PH-Australia troops simulate territory-retaking scenario near West Philippine Sea
ZAMBALES, Philippines — A territory-retaking scenario conducted by troops from the Philippines and Australia took place Friday in a naval base here facing the West Philippine Sea.
This activity in Naval Station Leovigildo Gantioqui located at San Antonio town marked the second and final phase of amphibious action after the air assault exercise in Palawan earlier this week as part of the first-ever amphibious bilateral drills between the two countries dubbed as “Alon” exercise.
Lt. Gen. Greg Bilton, Australian Defense Force commander of joint operations, said this exercise enhanced the interoperability between two countries.
“It’s hard to do when it’s just one country alone,” Bilton told reporters after the exercise, “but when it’s two or more countries, it becomes more complex.”
“We have slightly different methods of operating,” the official noted. “In this particular exercise what you have seen in this operation is a very significant cooperation between the Philippine armed forces and those of the Australian Defense Force.”
According to the scenario, a fictional country landed its mock forces in the vicinity of Palawan and Zambales.

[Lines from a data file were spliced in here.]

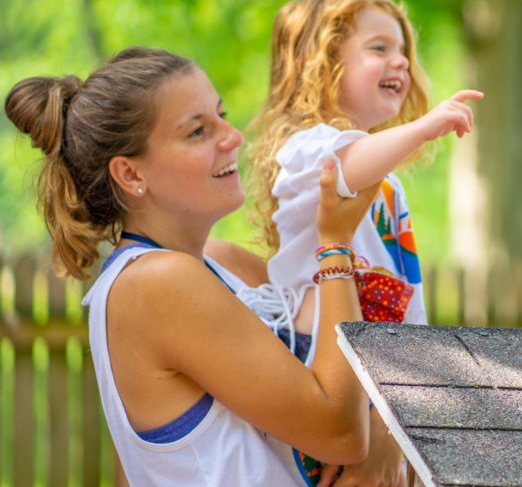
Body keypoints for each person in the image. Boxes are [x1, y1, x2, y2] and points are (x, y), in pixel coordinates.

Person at [5, 47, 378, 487]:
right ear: (129, 175)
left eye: (221, 115)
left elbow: (360, 389)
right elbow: (343, 433)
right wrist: (335, 244)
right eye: (198, 131)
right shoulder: (154, 283)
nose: (233, 136)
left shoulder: (222, 264)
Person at [245, 0, 482, 485]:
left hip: (380, 364)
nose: (400, 62)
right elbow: (347, 167)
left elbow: (408, 294)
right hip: (316, 358)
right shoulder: (305, 149)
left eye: (404, 52)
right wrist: (425, 128)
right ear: (324, 64)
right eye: (379, 49)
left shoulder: (390, 185)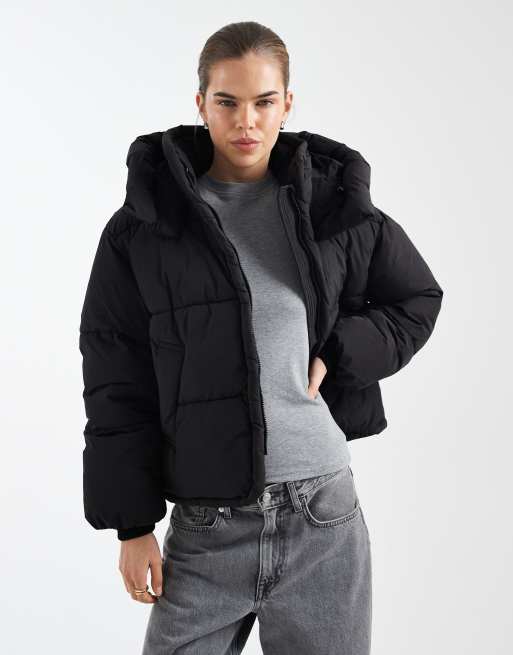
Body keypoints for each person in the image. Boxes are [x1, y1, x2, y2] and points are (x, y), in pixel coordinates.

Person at [78, 21, 444, 655]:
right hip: (207, 525)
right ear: (201, 104)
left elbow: (416, 299)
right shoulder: (144, 227)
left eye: (264, 102)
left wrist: (342, 352)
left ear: (287, 104)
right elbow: (116, 374)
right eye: (227, 101)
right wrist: (132, 525)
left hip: (322, 516)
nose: (246, 121)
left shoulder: (333, 207)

The invasion of the fictional rogue state prompted the Philippines to seek assistance from the Australian government.
After a “successful mission” in Palawan, troops from the ADF and the Armed Forces of the Philippines (AFP) conducted a combined amphibious assault with the assistance of United States Marine Corps (USMC), which eventually repelled the “occupiers” in Zambales during the exercise.
During the drills, Australian ships HMAS Canberra and Anzac and BRP Davao Del Sur were used, with close air support from Royal Australian Air Force’s F-35A Lightning II aircraft and airlift support by USMC’s aircraft Bell Boeing V-22 Osprey.
Also utilized in the war games were the Australian Army M1A1 Abrams tank and two Philippine Marine Corps Amphibious Assault Vehicles.
Exercise participants included 560 from the AFP, and 1,200 from the ADF with support from the 120 USMC.
Marcos graces event
President Ferdinand “Bongbong” Marcos Jr. witnessed the activity as he highlighted the importance of such an exercise in a “volatile” region.
“There have been so many events that attest to the volatility of the region,” Marcos said in a chance interview after the event. “This kind of close strategic cooperation between countries around the region is extremely important.”
“I think it is an important aspect of how we prepare for any eventualities,” he added.
The defense chiefs of Australia and the Philippines said this exercise is a prerogative of both countries who share national security interests in the Indo-Pacific region.
“I really don’t know what impression it gives, I am not prepared to answer it,” Defense Secretary Gilberto Teodoro Jr. said in a press conference when asked what kind of impression does the exercise give in view of the country’s territorial dispute with China in the WPS.
“But what we know is we share interests, our national security interests converge,” Teodoro added.
“Nonetheless, besides the impression, it is the national strategic imperative of having shared national security interests that will prevail insofar as I am concerned.”
Answering the same question, Australia’s Deputy Prime Minister and Defense Minister Richard Marles said: “I think what people should take from Exercise Alon and Indo-Pacific Endeavor ’23 is that we are very ambitious about working more closely together … about seeing our defense forces become closer, and that’s what we are trying to achieve through these exercises.”